1Universitäts-Herzzentrum Freiburg / Bad Krozingen Freiburg im Breisgau, Deutschland; 2Universitäts-Herzzentrum Freiburg / Bad Krozingen Klinik für Kardiologie und Angiologie Bad Krozingen, Deutschland; 3Artemed Klinikum St. Josefskrankenhaus Innere Medizin - Kardiologie Freiburg im Breisgau, Deutschland; 4Universitäts-Herzzentrum Freiburg / Bad Krozingen Klinik für Kardiologie und Angiologie II Bad Krozingen, Deutschland; 5Universitäts-Herzzentrum Freiburg / Bad Krozingen Klinische Pharmakologie Bad Krozingen, Deutschland; 6Universitäts-Herzzentrum Freiburg - Bad Krozingen Innere Medizin III, Kardiologie und Angiologie Freiburg im Breisgau, Deutschland; 7Universitäts-Herzzentrum Freiburg / Bad Krozingen Rhythmologie Bad Krozingen, Deutschland; 8Luzerner Kantonsspital Herzzentrum Luzern, Schweiz
Background: Heart failure (HF) is a worldwide epidemic affecting more than 64 million people. Given its massive burden both socially and economically, early identification of individuals at risk for complications is important.
Purpose: To test the predictive performance of non-invasive models from 12-lead digitalized electrocardiography (ECG) and cycle ergometer for adverse outcome in individuals with heart failure.
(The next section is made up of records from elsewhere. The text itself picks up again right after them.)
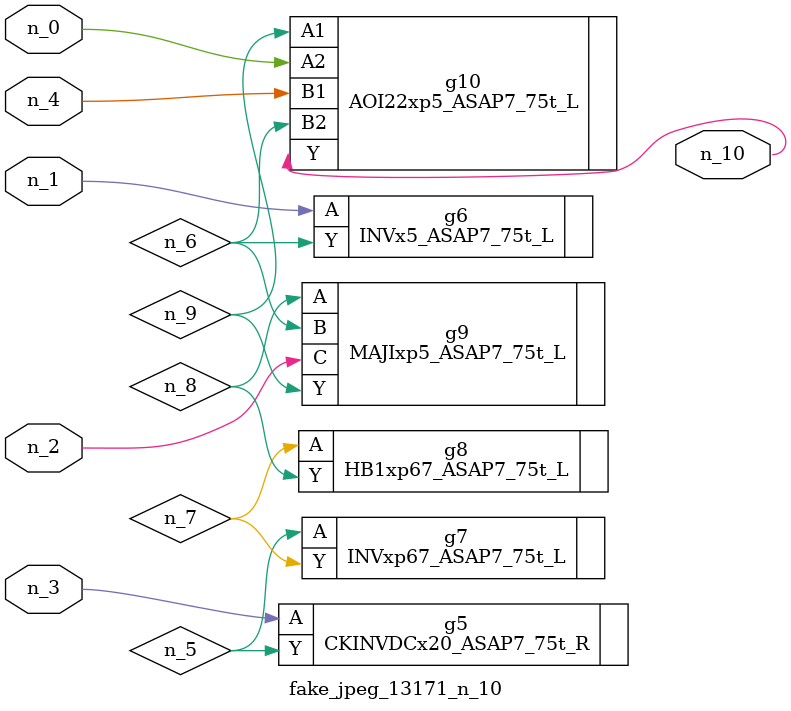
<source format=v>
module fake_jpeg_13171_n_10 (n_3, n_2, n_1, n_0, n_4, n_10);

input n_3;
input n_2;
input n_1;
input n_0;
input n_4;

output n_10;

wire n_8;
wire n_9;
wire n_6;
wire n_5;
wire n_7;

CKINVDCx20_ASAP7_75t_R g5 ( 
.A(n_3),
.Y(n_5)
);

INVx5_ASAP7_75t_L g6 ( 
.A(n_1),
.Y(n_6)
);

INVxp67_ASAP7_75t_L g7 ( 
.A(n_5),
.Y(n_7)
);

HB1xp67_ASAP7_75t_L g8 ( 
.A(n_7),
.Y(n_8)
);

MAJIxp5_ASAP7_75t_L g9 ( 
.A(n_8),
.B(n_6),
.C(n_2),
.Y(n_9)
);

AOI22xp5_ASAP7_75t_L g10 ( 
.A1(n_9),
.A2(n_0),
.B1(n_4),
.B2(n_6),
.Y(n_10)
);


endmodule
</source>
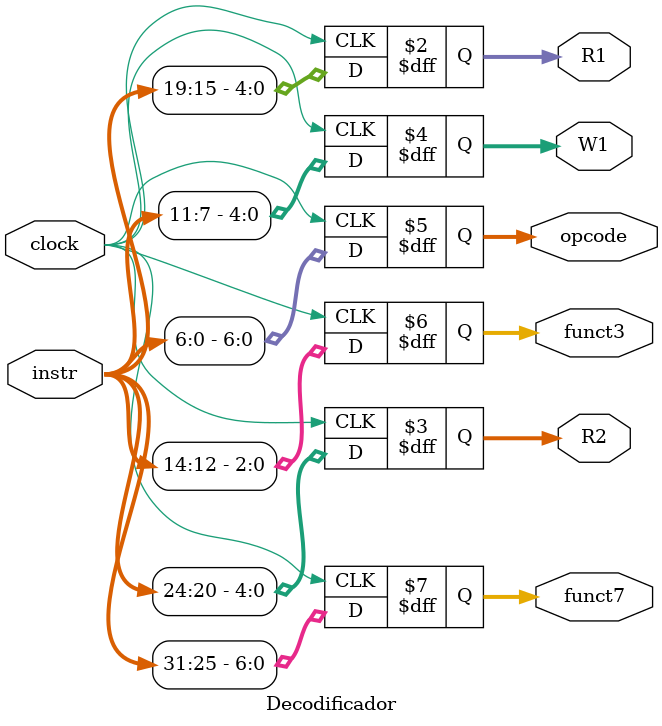
<source format=v>
`timescale 1ns / 1ps
module Decodificador( instr, clock, R1, R2, W1, opcode, funct3, funct7 );

    input [31:0] instr;
    input clock;
	 
    output reg [4:0]R1;
    output reg [4:0]R2;
    output reg [4:0]W1;
	 output reg [6:0]opcode;
	 output reg [2:0]funct3;
	 output reg [6:0]funct7;
	 
	 //Toma la instruccion y le asigna los valores a R1, R2, W1 opcode, funct3 y funct7
	 
	 
	 always@(posedge clock) begin
		R1 = instr[19:15];
		R2 = instr[24:20];
		W1 = instr[11:7];
		funct3 = instr[14:12];
		funct7 = instr[31:25];
		opcode = instr[6:0];
	 end
	 
endmodule

</source>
Methods: 598 Patients scheduled for right heart catheterization due to unexplained dyspnea were screened. All ECG recorded at admission were further analysed using the software “ECG-Precision-Analysis V-1-2023” to measure the duration of amplified p-wave (APWD at 175mm/sec, 80mm/mV) and to confirm the diagnosis of inter-atrial block. Ergometer was performed in a supine position with increasing intensity adapted to individual capacity (25 or 50W). The maximum physical capacity (Watt-max) was determined. Follow-up (FU) was scheduled at 12-,36-, 60- and 120-month after discharge with the primary endpoint as MACCE (a composite of new onset of AF, ischemic stroke and peripheral embolism) in at baseline event-free patients and the secondary endpoint as all-cause mortality in the total cohort. Three machine learning (ML) algorithms (COX regression, BSR and LASSO regression) were used to select candidate variables and establish predictive models for MACCE and all-cause mortality. Model evaluation was performed in terms of discriminatory power using area under the curve (AUC) for each endpoint.
Results: Prediction models developed using machine learning (ML) algorithms (COX regression, BSR and LASSO regression) identified Watt-max and/or APWD as core components for MACCE and mortality prediction . APWD and Watt-max were key components of ML models for prediction of thromboembolic risk and AF (MACCE) and reached accurate diagnostic performances (c-statistics up to 0.74), moreover, another model consisted of APWD and aIAB (advanced inter-atrial block) was established to serve as a reference to ML models with moderate performance for MACCE (mean c-statistics<0.70). All ML models for prediction of all-cause mortality included Watt-max and achieved c-statistics > 0.75.
Conclusions: In patients with heart failure, the combination of APWD, aIAB and maximum excercice capacity allow to identify patients at risk for AF and stroke, whereas mortality is predicted by maximum exercise capacity only.